Ohtani earned the minimum or just above it for his first three seasons after signing a contract with a $2.315 million bonus upon leaving Japan in time for the 2018 season. This past spring, the Angels bought out two seasons of arbitration at $8.5 million—$3 million for this season and $5.5 million for next season.
It’s a steal.
“A contract is a contract,” Angels manager Joe Maddon said. “Once you sign it you have to honor it.”
Money still found its way to the now 27-year-old Ohtani. He earns at least $10 million annually in endorsements in Japan and that only stands to escalate as his stature grows here in the U.S, where he is already tops in endorsement income.
The Angels paid a lot more—$20 million in a posting fee to the Nippon Ham-Fighters—than the $12,269,259 they will have paid Ohtani through the 2022 season.
He’ll have another arbitration year in 2023 before he reaches free agency in 2024.
By then, the system may have changed. There are two easy fixes, according to players: Raising the minimum wage to an amount of money commensurate with the games finances.

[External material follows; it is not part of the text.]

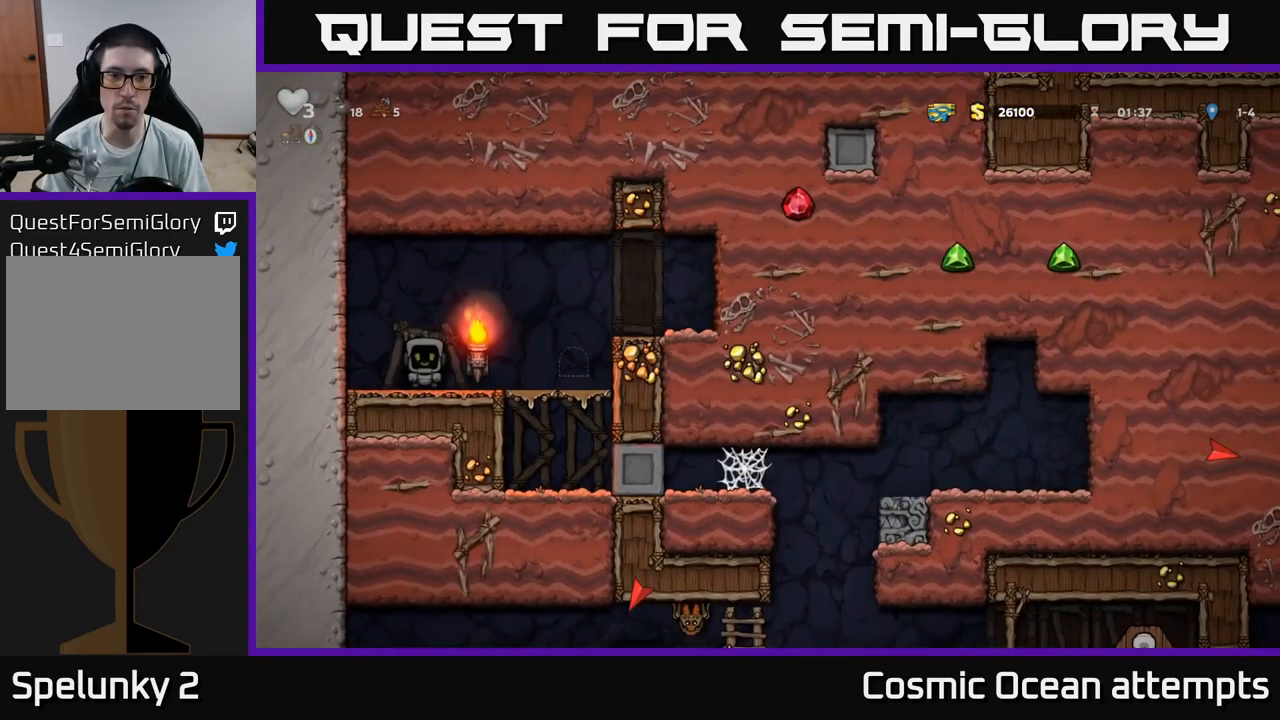
{"buttons": [], "left_stick": "center", "right_stick": "center", "events": []}
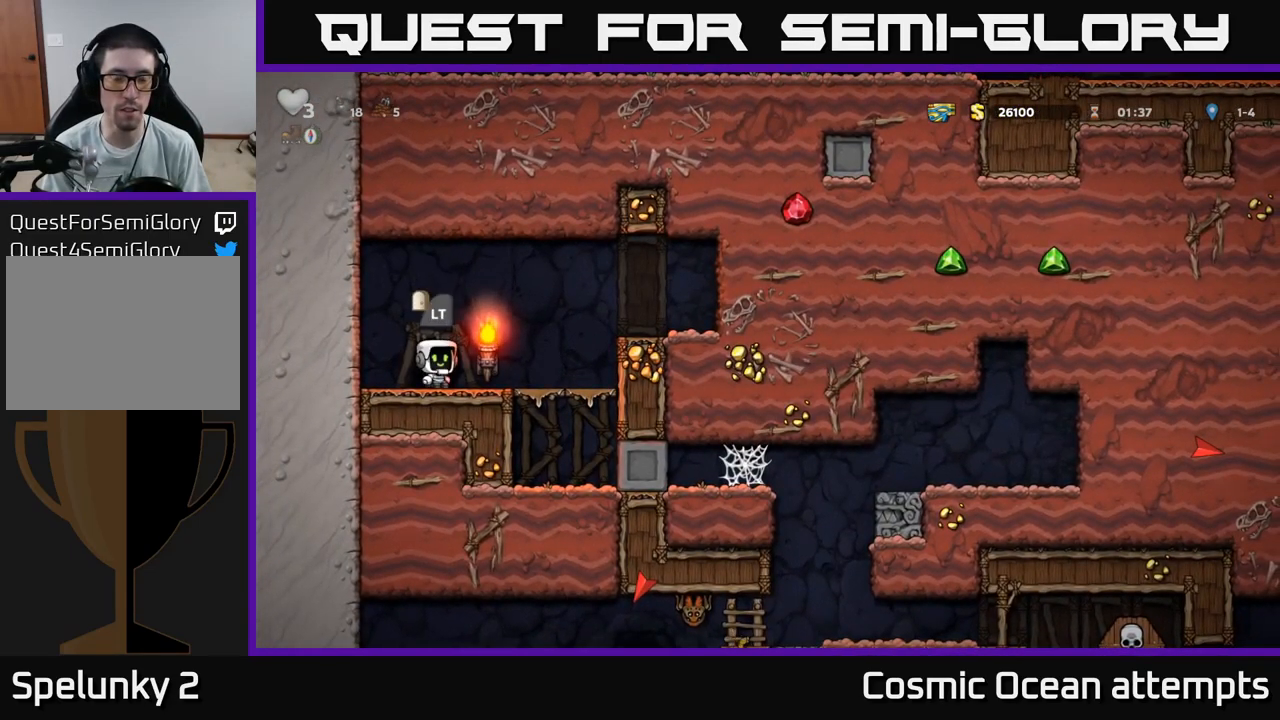
{"buttons": ["L2"], "left_stick": "center", "right_stick": "center", "events": [[100, "L2", "down"], [200, "L2", "up"], [267, "L2", "down"], [367, "L2", "up"], [450, "L2", "down"]]}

The average salary for a Major League player in 2021 is $4.17 million.
The other is shortening the three-year period a player is tied to a specific team, allowing that player to reach free agency earlier than six seasons.
If analytics are telling general managers and owners that investing in free agents older than 30 is not a good value, the union reasons, paying younger players more when they are at max value is a necessary compromise.
“Bringing earlier compensation in line with the value of those [younger] players is an important one,” Tony Clark, the executive director of the union, told Sportico earlier this year. “Bringing a higher level of our service-based system [is another]. Those are the big moving pieces.”
Meanwhile, MLB tweaked All-Star Game rules so Ohtani could both pitch and hit. He was voted on the team by fans as the AL’s DH and voted onto the squad by the players as one of the AL’s five starting pitchers.
That’s another first. When Babe Ruth regularly pitched and played the outfield for the Boston Red Sox in 1919, the All-Star Game wasn’t even a glimmer in anyone’s eye. The first MLB midsummer classic was in 1933, and by then Ruth was on his way to hitting 714 homers as a fulltime right-fielder for the Yankees.
Ruth only started four games as a pitcher and made another as a reliever in 15 years in New York.
AL manager Kevin Cash, of the Tampa Bay Rays, said he “begged” MLB for a rule change to squeeze Ohtani in as both a pitcher and DH. All-Star rules now stipulate that both teams use the DH and pitchers don’t hit.
But according to Cash, Ohtani can continue to DH after his removal as a pitcher and then he can be replaced by another DH. He’ll lead off the game Monday before even taking the mound.
“I took that to heart,” Cash said. “We all respect what he did for our game this year. It’s what the fans want to see. It’s personally what I want to see. He’s a generational talent.”
But being paid like an ordinary one.